Search code examples
regexregex-groupsplunk

Match regex named group up until optional word


I have these strings that I want to grab some information from them using a Regex.

Vuln : Upgrade pypi://onnx from 1.12.0 to 1.13.0 Final

Vuln : Upgrade gav://com.google.guava:guava from 22.0 to 32.0.0-android for github.com/blah/blah (Need to capture gav://com.google.guava:guava 22.0 32.0.0-android)

Vuln : Upgrade gav://org.apache.avro:avro from 1.11.1 for Android to 1.11.3 Final for github.com/blah/blah (Need to capture gav://org.apache.avro:avro 1.11.1 for Android 1.11.3 Final)

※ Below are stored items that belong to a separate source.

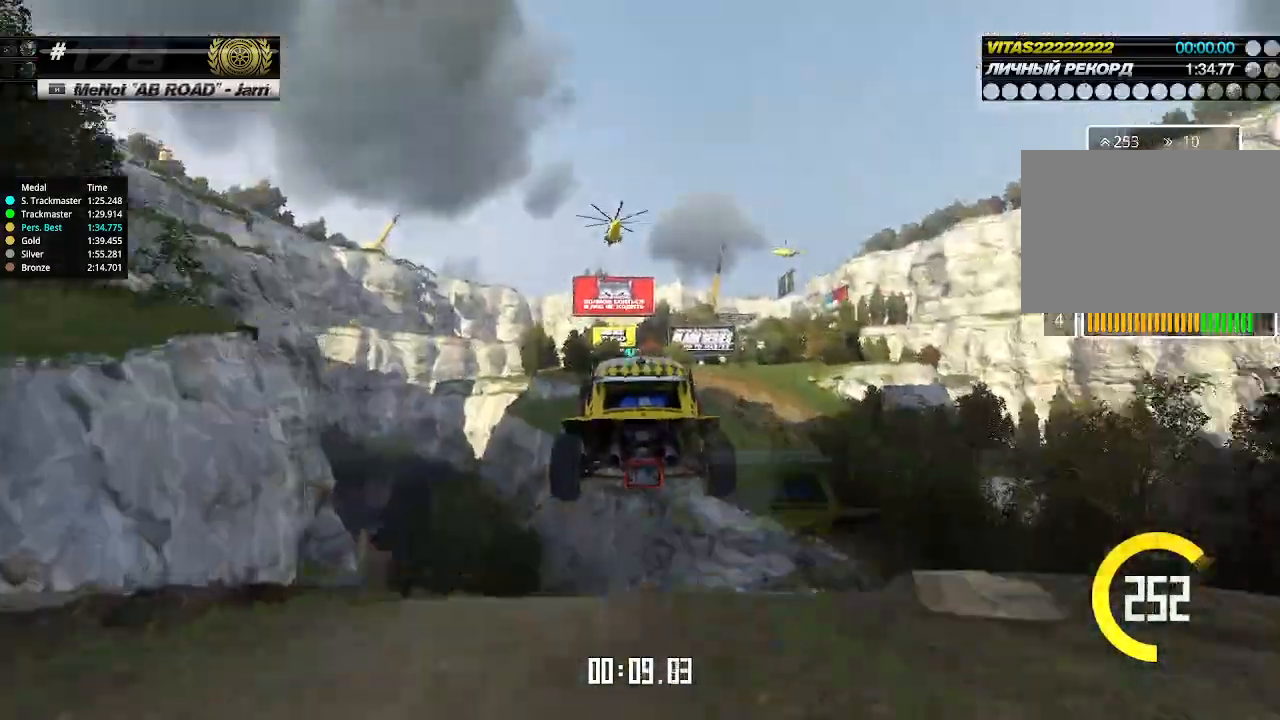
{"keys": ["left", "up"], "events": [[167, "left", "down"], [400, "down", "down"], [467, "down", "up"]]}
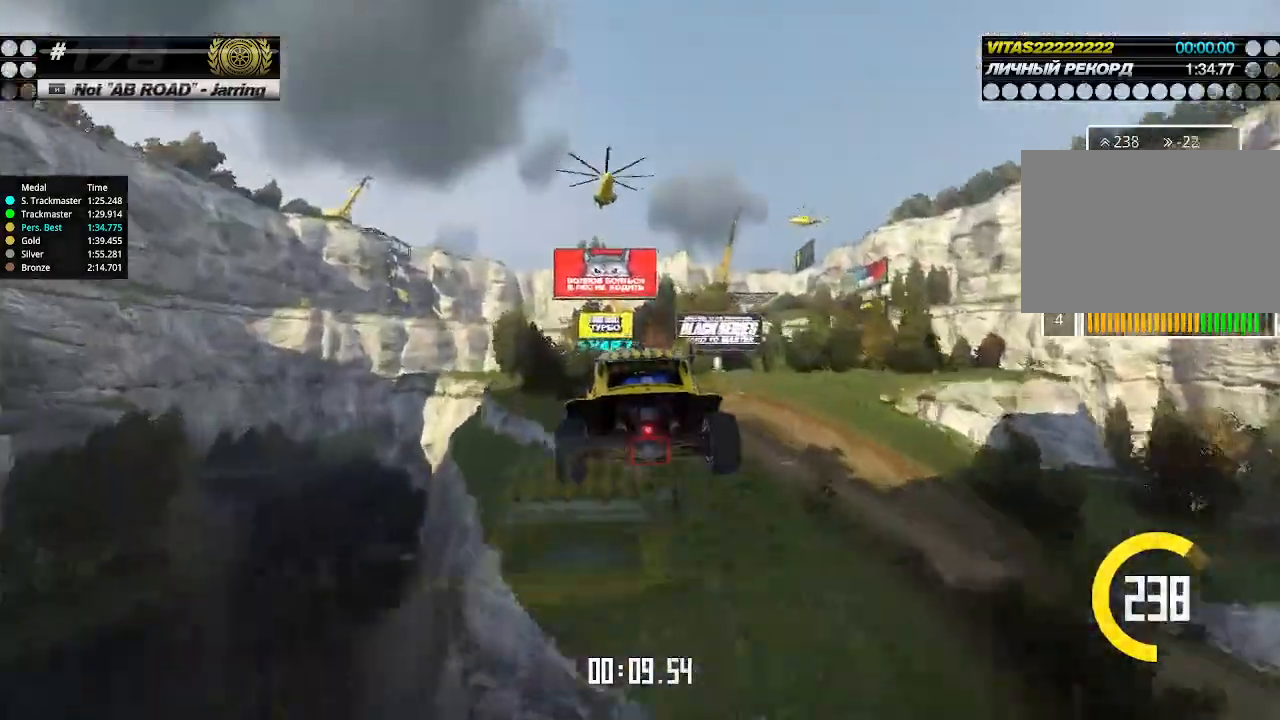
{"keys": ["left", "up"], "events": []}
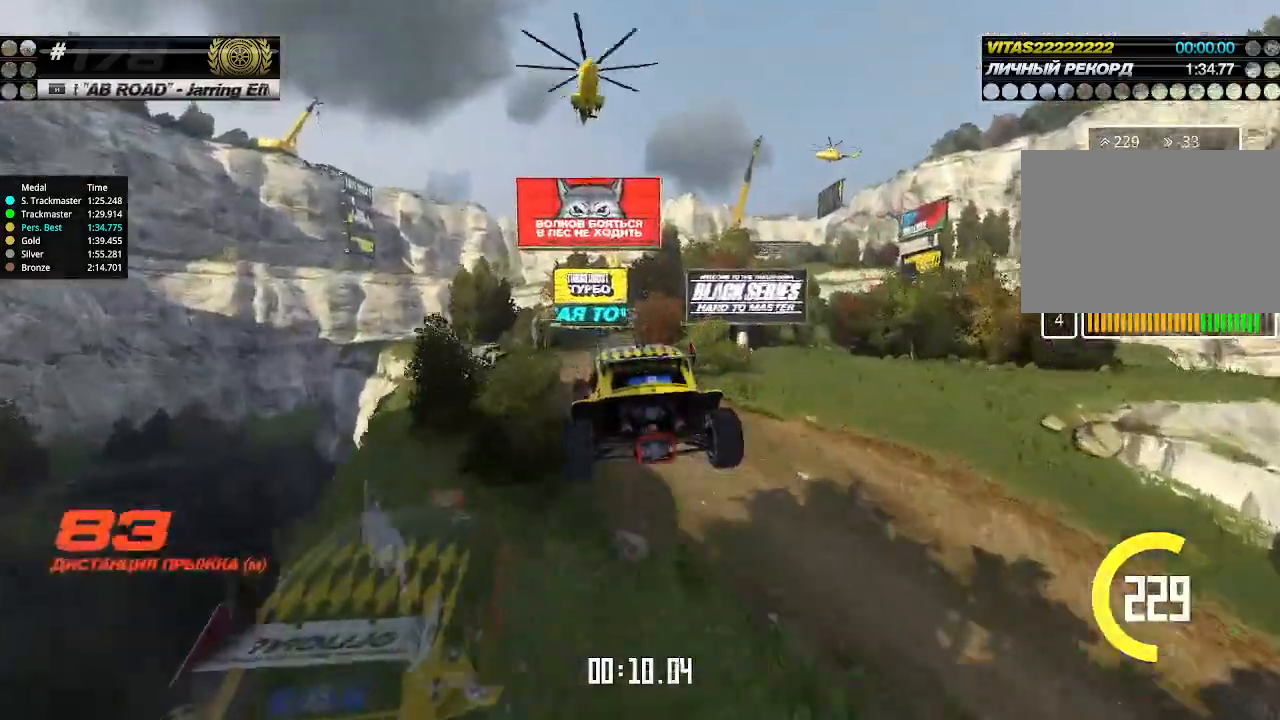
{"keys": ["left", "up"], "events": [[233, "left", "up"], [333, "left", "down"]]}
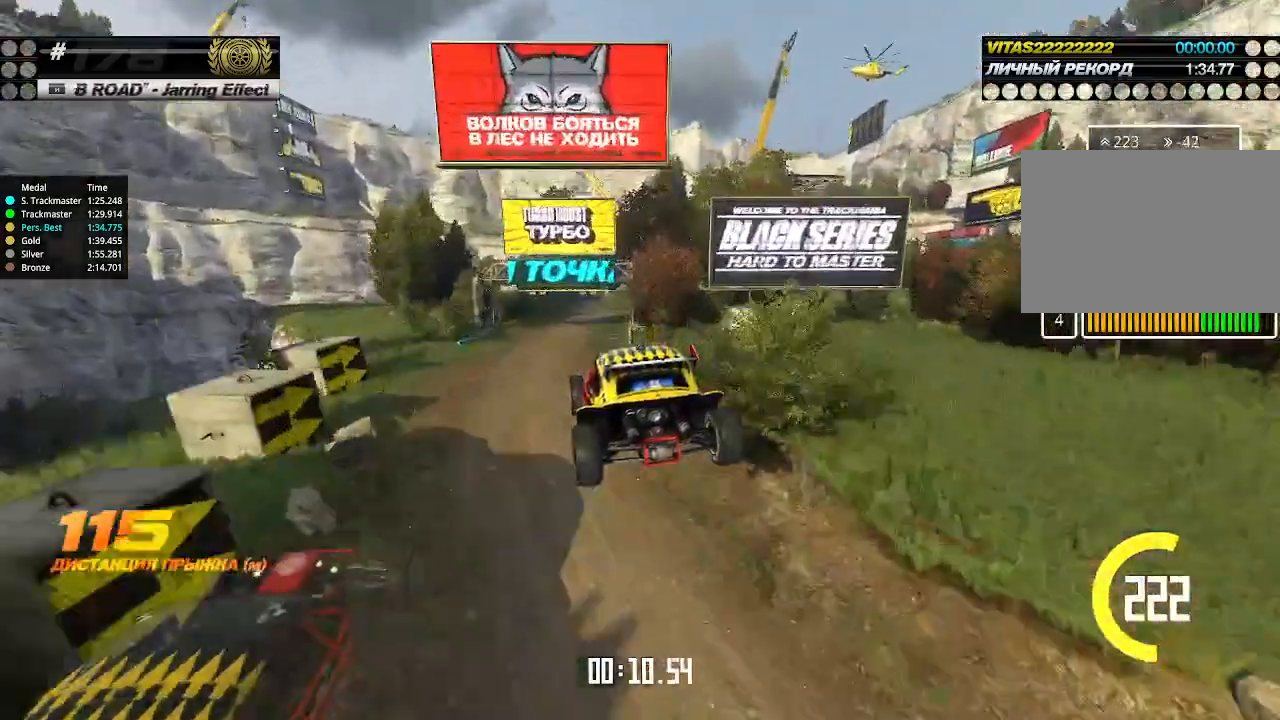
{"keys": ["up"], "events": [[300, "left", "up"]]}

I specifically just need to grab the strings pypi://onnx 1.12.0 1.13.0 Final for example which are the library and version names since I'm using Splunk and the capture groups can become variables, all of these strings are dynamic, they will not always be what it is above.

I've been having difficulty crafting a regex that stops the moment the for is encountered, since it can be optional.

This is the one I've tried

Vuln : Upgrade\s*(?<vulnNameFromTo>.+)\sfrom\s*(?<vulnCurrentVersionFromTo>.+)\sto\s(?<vulnFixVersionFromTo>.+)(?:\sfor\s)?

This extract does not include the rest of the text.